La industria del biodiesel opera al 25% de su capacidad instalada y atraviesa su peor momento en más de una década
La producción acumulada en el primer cuatrimestre de 2026 alcanzó 308.565 toneladas, un 16% más que el año pasado pero todavía un 25% por debajo del promedio de los últimos cinco años. La Unión Europea, principal destino de las exportaciones, amenaza con cerrar sus puertas.
La industria del biodiesel argentina atraviesa una de las crisis más profundas de su historia.
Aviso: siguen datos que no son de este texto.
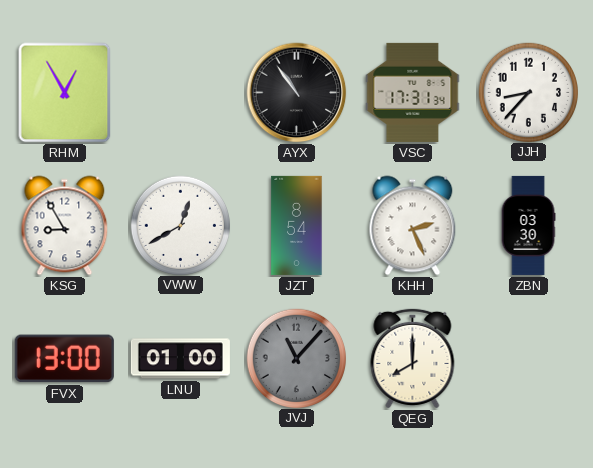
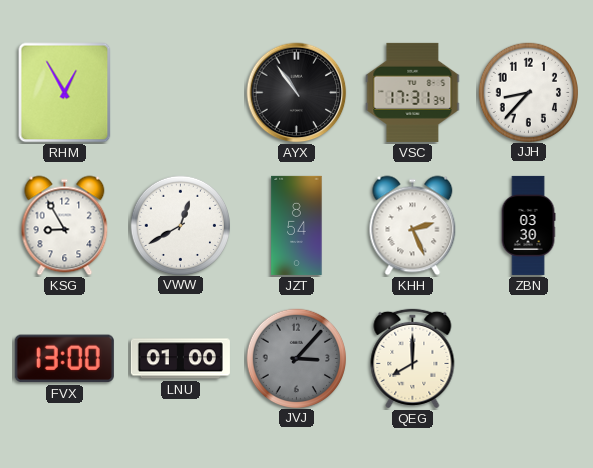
JVJ: 11:07 -> 3:07
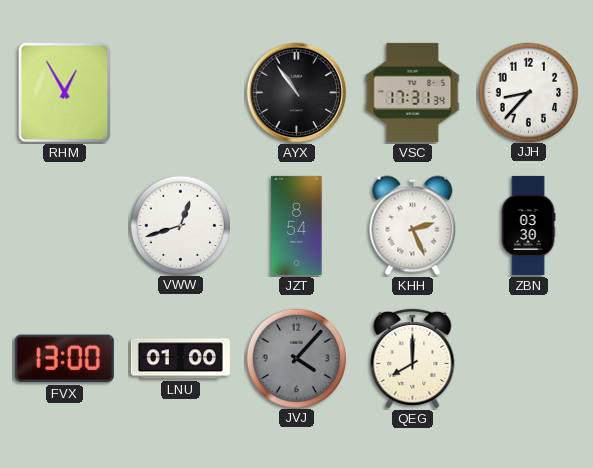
KSG: 8:55 -> none
VWW: 12:40 -> 12:42
JVJ: 3:07 -> 4:07
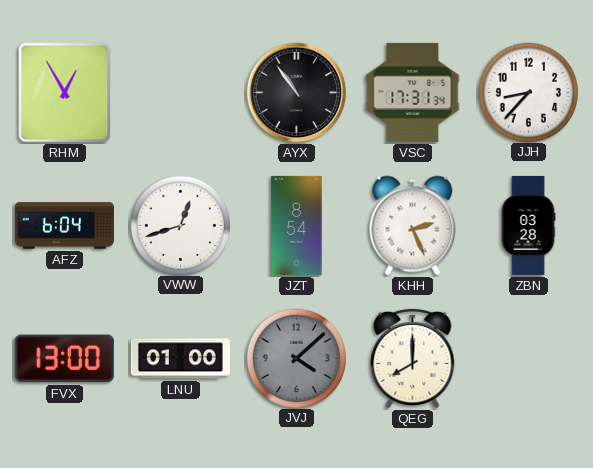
AFZ: none -> 6:04
ZBN: 03:30 -> 03:28
JVJ: 4:07 -> 4:08
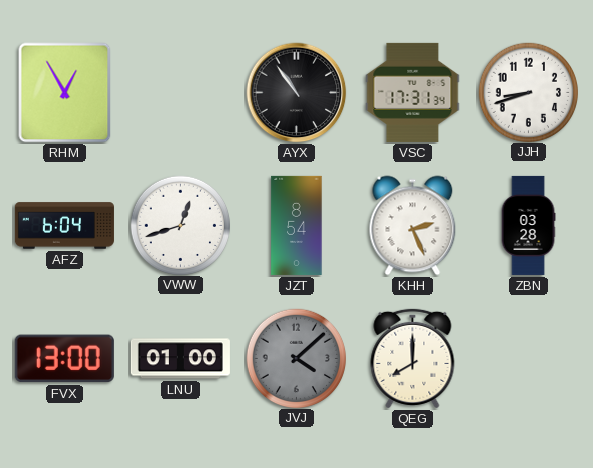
JJH: 8:37 -> 8:42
Desde el pico de producción de 2,8 millones de toneladas alcanzado en 2017, el sector comenzó una caída en picada que lo llevó a un piso de 830.000 toneladas en 2023. Si bien en 2024 hubo una leve recuperación hasta 1,1 millones de toneladas, el año pasado el volumen volvió a contraerse hasta las 970.000 toneladas. Lejos de revertirse, la tendencia negativa se profundiza en 2026: según la Bolsa de Comercio de Rosario (BCR), la producción acumulada en el primer cuatrimestre alcanzó 308.565 toneladas, el tercer total más bajo desde 2010.
Pero el problema no radica solo en la caída del volumen elaborado, sino en la mínima utilización de la capacidad instalada. La BCR advirtió que la capacidad de producción nacional se ubica en torno a 3,8 millones de toneladas anuales, concentrada mayoritariamente en la provincia de Santa Fe. Sin embargo, los volúmenes producidos dejan una capacidad ociosa anual cercana al 75%. “Más allá de que siempre fue un desafío incrementar el uso de la capacidad instalada, la producción de los últimos dos años se ubica 50% por debajo del promedio histórico para la industria y el 2026 parece que no logrará un repunte relevante en términos de actividad”, señaló la entidad bursátil.
El cierre de los mercados externos fue determinante en este desplome. Con el correr de los años, la producción argentina se fue concentrando mayoritariamente en el mercado interno, un segmento que abastecen con exclusividad las pymes locales. En 2025, la comercialización total en el mercado doméstico alcanzó 703.304 toneladas, mientras que las exportaciones fueron de apenas 273.386 toneladas, el total más bajo desde el inicio de la serie histórica. En el primer cuatrimestre de 2026, la situación se agravó aún más: se vendieron en el país 271.751 toneladas y al exterior apenas 30.630 toneladas. “Para igual período de años anteriores, este registro de exportaciones es el más bajo desde que comenzó la producción de biodiesel en Argentina hacia el año 2008”, subrayó la BCR.
El futuro del sector se presenta aún más incierto. La Unión Europea, que históricamente fue el único mercado relevante para las exportaciones argentinas de biodiesel, podría adoptar una resolución que impediría continuar con los envíos a ese destino. De concretarse esa medida, la industria quedaría prácticamente sin opciones de colocar su producción en el exterior. Actualmente, las empresas que operan en el mercado exportador no pueden participar de las ventas al corte doméstico, un esquema que las deja en una situación de vulnerabilidad extrema ante cualquier restricción externa.
Ante este panorama, la BCR advirtió que la industria del biodiesel está “en jaque”, supeditada casi exclusivamente al nivel de ventas del mercado interno y con una capacidad ociosa que no encuentra manera de reducirse. Lo que alguna vez fue un sector pujante y orientado al mundo hoy sobrevive con menos de la mitad del volumen que producía hace una década, a la espera de una nueva ley que pueda redefinir las reglas de juego y ofrecer algún horizonte de crecimiento. Mientras tanto, las 3,8 millones de toneladas de capacidad instalada permanecen mayormente inactivas, un reflejo de una industria que supo ser líder global y que hoy lucha por no desaparecer.